[Opening Passage to read section]
The 2019 Chablis Grand Cru Les Clos has turned out brilliantly, mingling aromas of orange oil, confit citrus, and crisp green apple with notes of warm bread, white flowers, oyster shell, and anise in an incipiently complex bouquet. Full-bodied, layered, and muscular, it's concentrated and tightly wound, with broad shoulders and huge depth at the core, concluding with a long, electric finish. It was cropped at 25 hectoliters per hectare. I left my tasting with Didier Séguier wondering if the 2019s might be the best vintage I've ever tasted at Domaine William Fèvre.
At this address, the vintage's low yields have translated to wines of remarkable concentration, but Séguier has also achieved levels of cut and tension that are rare in contemporary Chablis. My only reservation (if one can call it that) is that these are serious, structured wines that are tightly wound and introverted after their recent bottling, a tendency no doubt amplified by their DIAM closures; therefore, many are surely destined to be drunk too young. But readers who purchase Fèvre's top 2019s and forget them for more than a decade are going to be richly rewarded, of that I'm confident. Aside from the quality of the 2019 vintage, the other big news here is that Fèvre is converting to organic farming, an ambitious and admirable project for this 78-hectare Domaine. (WK)
96 points Robert Parker's Wine Advocate.
95-97 points Jasper Morris for Inside Burgundy: "2ha of Les Clos were planted by Maurice Fèvre between 1947 and 1952, a time when much of the hillside was bare. The 2019 yields just 25 h/ha and had recently been racked, so had not fallen clear. The bouquet is immense. Keep sniffing, and it keeps offering more. This year Les Clos has a dimension over and above all the others. Not just density, but amazing depth. A little touch of bitters too, which we like at this stage. Such great length!"
[Closing Passage to read section]
Reproduce the wine review word for word, starting with "At this address, the" and going on through "Parker's Wine Advocate.". The items that follow have no connection to the wine review.
[Opening Dataset section]
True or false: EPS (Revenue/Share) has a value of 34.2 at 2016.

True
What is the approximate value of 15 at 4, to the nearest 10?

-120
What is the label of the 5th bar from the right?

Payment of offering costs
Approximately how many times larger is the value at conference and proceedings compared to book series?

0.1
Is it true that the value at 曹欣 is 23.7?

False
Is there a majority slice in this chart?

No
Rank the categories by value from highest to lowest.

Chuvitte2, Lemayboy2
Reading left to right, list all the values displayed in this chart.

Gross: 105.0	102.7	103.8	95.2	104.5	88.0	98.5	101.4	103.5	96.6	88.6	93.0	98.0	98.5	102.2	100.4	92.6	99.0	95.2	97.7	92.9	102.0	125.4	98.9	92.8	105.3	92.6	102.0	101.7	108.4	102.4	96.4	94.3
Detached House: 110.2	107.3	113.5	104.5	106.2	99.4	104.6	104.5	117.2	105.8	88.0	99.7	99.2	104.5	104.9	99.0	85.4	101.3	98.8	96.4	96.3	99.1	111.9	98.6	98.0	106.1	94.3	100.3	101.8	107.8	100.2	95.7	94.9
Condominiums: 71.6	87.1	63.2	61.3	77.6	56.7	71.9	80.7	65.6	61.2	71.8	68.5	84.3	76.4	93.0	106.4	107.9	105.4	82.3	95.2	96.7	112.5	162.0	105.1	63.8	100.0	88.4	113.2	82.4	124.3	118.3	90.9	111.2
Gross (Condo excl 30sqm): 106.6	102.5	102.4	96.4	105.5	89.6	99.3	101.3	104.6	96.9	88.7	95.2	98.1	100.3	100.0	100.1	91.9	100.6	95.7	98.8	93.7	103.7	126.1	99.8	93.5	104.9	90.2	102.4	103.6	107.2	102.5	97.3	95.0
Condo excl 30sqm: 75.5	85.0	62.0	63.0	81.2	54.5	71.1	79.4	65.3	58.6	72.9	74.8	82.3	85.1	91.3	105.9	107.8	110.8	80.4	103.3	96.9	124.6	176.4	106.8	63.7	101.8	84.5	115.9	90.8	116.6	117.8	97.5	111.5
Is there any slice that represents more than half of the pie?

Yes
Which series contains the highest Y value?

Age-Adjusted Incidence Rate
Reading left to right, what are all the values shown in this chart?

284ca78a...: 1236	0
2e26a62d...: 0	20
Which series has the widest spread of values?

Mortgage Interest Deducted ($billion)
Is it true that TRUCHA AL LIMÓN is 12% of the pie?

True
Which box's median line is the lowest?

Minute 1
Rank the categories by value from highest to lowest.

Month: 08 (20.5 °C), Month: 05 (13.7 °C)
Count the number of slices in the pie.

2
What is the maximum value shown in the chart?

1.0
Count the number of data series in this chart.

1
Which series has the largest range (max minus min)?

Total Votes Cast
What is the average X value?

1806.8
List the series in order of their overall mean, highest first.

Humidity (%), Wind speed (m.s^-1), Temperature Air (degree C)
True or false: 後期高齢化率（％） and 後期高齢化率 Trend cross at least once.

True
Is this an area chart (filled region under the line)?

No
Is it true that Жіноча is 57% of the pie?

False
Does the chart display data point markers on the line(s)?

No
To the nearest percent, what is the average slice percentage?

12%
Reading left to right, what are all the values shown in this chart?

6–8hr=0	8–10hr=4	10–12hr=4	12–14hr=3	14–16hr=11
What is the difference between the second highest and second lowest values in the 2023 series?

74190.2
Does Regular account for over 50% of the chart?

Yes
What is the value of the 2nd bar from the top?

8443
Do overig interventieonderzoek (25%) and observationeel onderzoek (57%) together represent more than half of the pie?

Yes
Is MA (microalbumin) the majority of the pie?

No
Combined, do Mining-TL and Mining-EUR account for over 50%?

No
[Closing Dataset section]
Task solution:
At this address, the vintage's low yields have translated to wines of remarkable concentration, but Séguier has also achieved levels of cut and tension that are rare in contemporary Chablis. My only reservation (if one can call it that) is that these are serious, structured wines that are tightly wound and introverted after their recent bottling, a tendency no doubt amplified by their DIAM closures; therefore, many are surely destined to be drunk too young. But readers who purchase Fèvre's top 2019s and forget them for more than a decade are going to be richly rewarded, of that I'm confident. Aside from the quality of the 2019 vintage, the other big news here is that Fèvre is converting to organic farming, an ambitious and admirable project for this 78-hectare Domaine. (WK)
96 points Robert Parker's Wine Advocate.